At Trainual, we typically ask candidates to go through 3 to 5 interviews. And we keep their hiring manager in close contact throughout the interviewing process. That way, candidates don’t feel like they’re left in the dark.
We ask all the candidates we’re interested in to come in (or hop on a Zoom call) for their first scheduled interview. And if the interviewer thinks they’re a great candidate, they recommend they go onto the next interview.
This process repeats until the candidate has met all the stakeholders. And typically, there are a few days to a week between each interview.
But if any stakeholder feels that a candidate isn’t right for the role, that’s their last interview. And we let them know with actionable feedback around our decision.
🔥 Tip: Before a candidate’s second interview, we assign all our candidates a Trainual Subject all about our company. That way, they can see what all the hype is about – and come prepared to their next interview. Try for free.
Have them do a project
A few interviews in, you’ll know whether your candidate can talk the talk. But can they walk the walk? Well, have them show you what they got with a project or portfolio (or both)!
This can also be where underdogs shine. Maybe nerves got the best of them, but their work is impeccable. So, quite literally test drive them in the role.

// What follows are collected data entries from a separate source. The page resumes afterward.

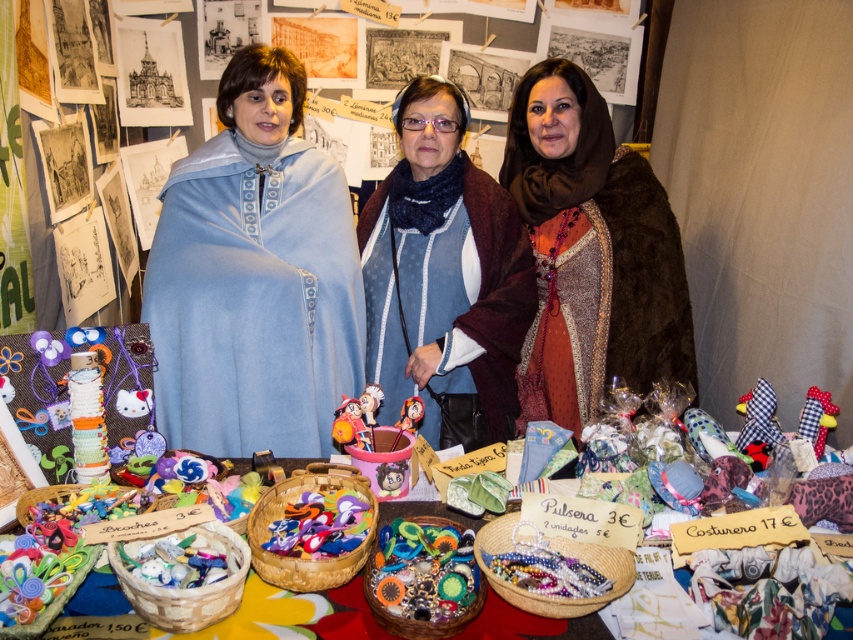
Question: Which point is farther to the camera?

Choices:
 (A) (409, 410)
 (B) (270, 145)

Answer: (B)

Question: Is blue woolen scarf at center behind plush fabric toy at center?

Choices:
 (A) yes
 (B) no

Answer: (A)

Question: Considering the real-world distances, which object is farthest from the plush fabric toy at center?

Choices:
 (A) matte blue fabric at center
 (B) multicolored fabric bracelet at center
 (C) blue woolen scarf at center
 (D) brightly colored fabric baskets at center

Answer: (A)

Question: Which point is farther to the camera?

Choices:
 (A) brown fur coat at center
 (B) brightly colored fabric baskets at center

Answer: (A)

Question: Where is matte blue fabric at center located in relation to plush fabric toy at center in the image?

Choices:
 (A) left
 (B) right

Answer: (A)

Question: Does brown fur coat at center appear over multicolored fabric bracelet at center?

Choices:
 (A) yes
 (B) no

Answer: (A)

Each project should be curated to the role they’ve applied for. And it should give candidates a taste of what types of problems they’d be solving. For example, a People Ops Generalist might host a mock interview.
That way, you can make sure their skills are what you need (and see how passionate they are about the role). If a candidate puts in minimal effort or can’t deliver, chances are good this work is the best you’ll ever get. Better to know that now than after you’ve onboarded them.

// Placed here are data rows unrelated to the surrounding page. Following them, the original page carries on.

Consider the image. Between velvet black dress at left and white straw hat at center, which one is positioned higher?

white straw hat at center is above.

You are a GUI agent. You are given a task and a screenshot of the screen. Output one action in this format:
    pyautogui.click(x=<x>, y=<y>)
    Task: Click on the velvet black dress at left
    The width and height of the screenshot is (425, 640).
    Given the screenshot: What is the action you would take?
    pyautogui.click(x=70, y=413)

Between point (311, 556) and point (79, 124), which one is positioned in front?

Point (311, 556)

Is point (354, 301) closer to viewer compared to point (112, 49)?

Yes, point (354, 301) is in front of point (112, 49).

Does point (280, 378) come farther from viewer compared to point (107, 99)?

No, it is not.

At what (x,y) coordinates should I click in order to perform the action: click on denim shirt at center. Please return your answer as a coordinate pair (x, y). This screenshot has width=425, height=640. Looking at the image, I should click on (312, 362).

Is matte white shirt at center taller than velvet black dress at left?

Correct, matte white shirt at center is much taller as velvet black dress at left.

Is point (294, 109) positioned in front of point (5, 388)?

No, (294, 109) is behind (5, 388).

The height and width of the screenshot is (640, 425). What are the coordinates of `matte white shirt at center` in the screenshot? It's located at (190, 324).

Plus, don’t forget to ask your candidates to talk through their project once they’ve submitted it. This chat is a super-easy way to get invaluable insights into their process, how they problem-solve, and their depth of knowledge.
Review the candidate
While a candidate may seem like an obvious choice to you, it’s essential to hear what your team has to say. This way, you can remove any personal biases – and find the best candidate for the whole team.
After you conduct every interview, send out a feedback form to all stakeholders who were part of the interview. The questions should be pretty open-ended. That way, you don’t accidentally influence the feedback. And they should focus on the candidate’s ability to fill the open role and fit for company culture.
Just make sure you’re able to keep everyone’s feedback in a centralized place (like you’re applicant tracking software). That way, it’s easier to gauge what the general consensus is and make a clear decision.
If everyone on your team agrees on a candidate, there’s only one thing left to do: check their references.
Almost every application now asks candidates for their references before they even hit “submit.” Ideally, these are 3 of their most recent managers or team members who can vouch for why they’re so amazing.
So, do your due diligence and see what they have to say. Make sure to hit on questions about the candidate’s work ethic, past results, and role-related skill set.
And we know – your candidate is likely going to give you their biggest evangelists. But this is still a huge opportunity to get anything else you should know about your candidate. And get confirmation that they’re really as great as they seem!
Make your offer
Once you’ve done a reference check, go ahead and make your offer! Don’t forget to give the candidate a quick run-down of the pay and benefits, so they know what they’re agreeing to.
Then, as soon as they accept, set their start date, add them to your HR system, and immediately start prepping for their onboarding.
That way, when their first day comes around, you can start onboarding them ASAP. And start seeing their impact sooner – which is the whole reason you hired them in the first place!